The Dome of Florence and Its Architect: Filippo Brunelleschi

  • Wealthiest families from the merchant guilds operated thie money into civic projects, public place- Palazzo Vecchio-, the new cathedral of Santa Maria del Fiore, the public grain market of Or San Michele, the city walls, and the bridges.
  • In late 14th century Florence, most public works used rounded arches, symmetrically placed bays and proportions based on whole numbers such as 1:1, 2:2, and 2:3. Florentines treated buildings as freestanding objects in proportional space.
  • Persperctive vision helped the development of the principal public space of the city, the L-shaped Piazza della Signoria that surrounded Palazzo Vecchio.

    Cathedral of Santa Maria del Fiore
  • Arnolfo di Cambio proposed a simple Gothic style, with quadripartite ribbed vaults spanning the nave and two side aisles to the construction of Florence’s greatest civic project, the cathedral of Santa Maria del Fiore. Later on,  Francesco Talenti extended the length of the nave an extra bay and outlined the area for a huge octagonal dome over th crossing, intented to surpass the domes of the rival cities of Pisa and Siena. Neri di Fioravanti produced a scale model showing the dome’s central octagon, which stepped down to three partial octagons, each of which contained five radial chapels.

§ INFORMATION SUPPLIED
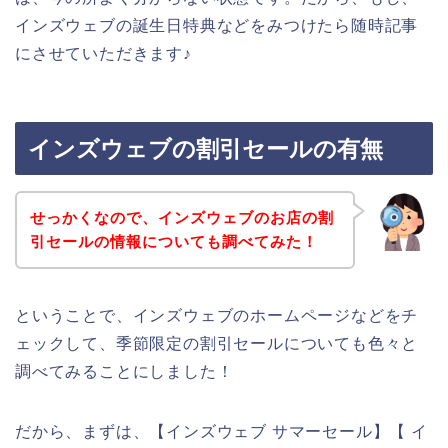
インズウェブの誕生日特典などをみつけたら随時記事
にさせていただきます♪
インズウェブの割引セールの有無
せっかくなので、インズウェブのお店の割
引セールの情報についても調べてみた！
ということで、インズウェブのホームページなどをチ
ェックして、季節限定の割引セールについても色々と
調べてみることにしました！
だから、まずは、【インズウェブ サマーセール】【 イ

§ WORK TO COMPLETE
1. According to the text on the dome of Florence, why was Francesco Talenti's planned octagonal dome over the crossing to be so large? Answer in one to three sentences.
2. Decide whether each statement agrees with the text on the dome of Florence. Answer yes or no for each, quoting the deciding words.
(a) Arnolfo di Cambio proposed a Romanesque style for the cathedral.
(b) The Piazza della Signoria was L-shaped.
(c) In Neri di Fioravanti's model, each partial octagon held five radial chapels.
3. Write a continuation of the text on the dome of Florence, starting after its last sentence.
None of the material is needed here.

§ RESPONSES IN ORDER
1. It was intended to surpass the domes of the rival cities of Pisa and Siena.

2.
(a) No: "proposed a simple Gothic style"
(b) Yes: "the L-shaped Piazza della Signoria"
(c) Yes: "each of which contained five radial chapels"

3.
  • The structural concept for Fioravanti’s dome dervied from that of the 12th century Baptistery of San Giovanni. Brunelleschi’s double-shelled structure lay in a combination of clever masonry techniques and a ribbed skeleton girded by nine horizontal supports concealed between the two layers. While adding all’antica motifs to the exterior Brunelleschi conserved the dome’s pointed arches and ribs from the Gothic Program.
  • Commisioned by the Medici family the dome of the Old Sacristy of San Lorenzo was constructed in 1419 by Brunelleschi. The dome rose from the cubic volume on pendentives, assuming the shape of a hemispherical umbrella divided by  twelve round-arch ribs. A smaller hemispherical dome covered the altar.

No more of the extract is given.